Ryan McKellar, a graduate student at Canada's University of Alberta, discovered the samples of feathers ranging from the colors black to brown.
After exploring 4,000 specimens that were preserved in tree resin that later became amber; he took away 11 samples, which the journal Science described as the richest amber feather find from the late Cretaceous period, which was about 80 million years ago and came after the Jurassic period.
The feathers had been preserved in amber dating back to 70 millions years ago. In the study, parallels were drawn between the structures of the feathers and those of the earliest non-flying dinosaurs, however, the feathers could have still been of flying dinosaurs. The feathers display pigmentation and adaptations for flight and diving, researchers reported.

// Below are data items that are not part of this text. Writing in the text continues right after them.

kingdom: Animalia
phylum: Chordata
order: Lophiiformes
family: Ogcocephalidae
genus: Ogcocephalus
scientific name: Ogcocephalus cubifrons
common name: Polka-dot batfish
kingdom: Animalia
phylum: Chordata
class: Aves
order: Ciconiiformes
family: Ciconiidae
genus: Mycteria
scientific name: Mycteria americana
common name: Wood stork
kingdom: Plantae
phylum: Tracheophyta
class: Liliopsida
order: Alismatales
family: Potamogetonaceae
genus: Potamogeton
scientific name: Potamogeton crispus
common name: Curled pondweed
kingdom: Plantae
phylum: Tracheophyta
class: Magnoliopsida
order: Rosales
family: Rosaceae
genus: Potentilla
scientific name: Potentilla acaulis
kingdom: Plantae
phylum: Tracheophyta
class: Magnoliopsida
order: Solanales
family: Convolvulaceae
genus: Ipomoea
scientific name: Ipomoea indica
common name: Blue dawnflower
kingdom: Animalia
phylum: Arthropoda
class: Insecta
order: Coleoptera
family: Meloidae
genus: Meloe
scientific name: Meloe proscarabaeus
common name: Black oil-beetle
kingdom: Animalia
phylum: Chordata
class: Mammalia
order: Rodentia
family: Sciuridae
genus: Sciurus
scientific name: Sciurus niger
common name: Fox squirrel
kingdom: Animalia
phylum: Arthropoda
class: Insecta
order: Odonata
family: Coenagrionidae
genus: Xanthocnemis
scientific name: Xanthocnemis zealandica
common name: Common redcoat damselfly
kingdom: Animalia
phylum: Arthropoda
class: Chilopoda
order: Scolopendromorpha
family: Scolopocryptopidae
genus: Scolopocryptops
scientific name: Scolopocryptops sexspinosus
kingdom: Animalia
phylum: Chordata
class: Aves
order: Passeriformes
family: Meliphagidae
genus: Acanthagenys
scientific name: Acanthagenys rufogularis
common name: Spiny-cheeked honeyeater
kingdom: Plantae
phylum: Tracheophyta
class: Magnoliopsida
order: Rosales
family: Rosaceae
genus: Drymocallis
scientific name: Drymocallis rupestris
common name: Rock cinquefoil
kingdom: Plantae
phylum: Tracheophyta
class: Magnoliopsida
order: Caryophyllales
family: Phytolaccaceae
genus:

One researcher said that feathers had been found on much older fossils, but the new samples suggest that feathers continued to develop into a modern form, even after the extinction of dinosaurs.
There were no fossils or dinosaurs found in the area near Grassy Lake in southwestern Alberta where the feathers were discovered, but what was found showcases four evolutionary stages for feathers, said the study, suggesting that a range of dinosaurs and birds once nested, flew and swam there.
Only now are we beginning to understand just how diverse feather types were in the Mesozoic, roughly the age of dinosaurs from 250 million to 65 million years ago, said Mark A. Norell a dinosaur paleontologist at the American Museum of Natural History in New York.
Meanwhile, a team at the University of Manchester in England is testing a new study, The New York Times reported. They are using an advanced X-ray method to detect geochemical traces that are biomarkers in feathered fossils.
This is an exciting technique, a powerful technique, Dr. Norell said in an interview, but it is in a very preliminary state and needs to be refined a bit.